The machinery is highly geared

J.P. Szafranski, BridgeTower Media Newswires

“This is not a story we’ve ever seen before.” 

– Stanley Druckenmiller

June 2022 at Sohn 

Investment Conference

 

We’ve reached the halftime buzzer for stock trading in 2022. Market bulls have taken a beating, with the S&P 500 Index declining by 20.6% through June 30. The tech-heavy Nasdaq Composite Index posted an even steeper 29.5% decline.

Consumers and businesses alike are grappling with inflation unlike anything the U.S. has seen in four decades, with the official Consumer Price Index (CPI) posting an 8.6% year-over-year increase in the cost of living.

The principal risk facing monetary policymakers at the Federal Reserve is for an inflationary mindset to become entrenched into the population’s future expectations, setting off a further price-upward spiral. I believe Fed Chair Jerome Powell when he evokes a desire to quell inflation just like his predecessor Paul Volcker did four decades ago, even if it involves “some pain.”

Data shown:
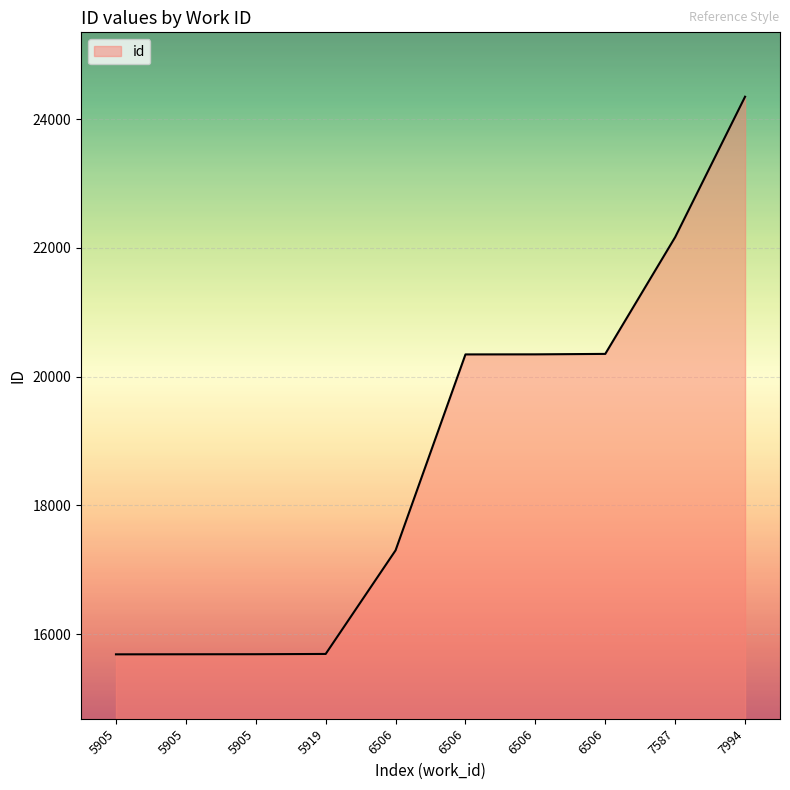

Count the number of categories in the chart.

10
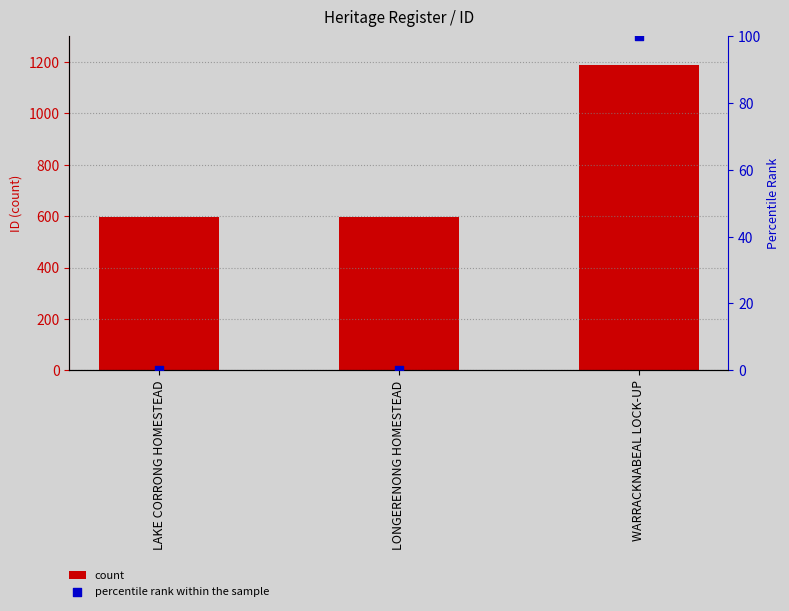

At which category is the sum across all series the highest?

WARRACKNABEAL LOCK-UP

What you have to do:
Decide whether each statement agrees with the market commentary, answering yes or no and quoting the words that decide it: (a) The S&P 500 Index fell by more than 20% through June 30. (b) The Nasdaq Composite Index declined less than the S&P 500 Index. (c) The Consumer Price Index showed an 8.6% year-over-year increase. The listing was drawn from a separate source unrelated to the market commentary.

Response to this task:
(a) Yes: "the S&P 500 Index declining by 20.6% through June 30"
(b) No: "The tech-heavy Nasdaq Composite Index posted an even steeper 29.5% decline."
(c) Yes: "the official Consumer Price Index (CPI) posting an 8.6% year-over-year increase in the cost of living"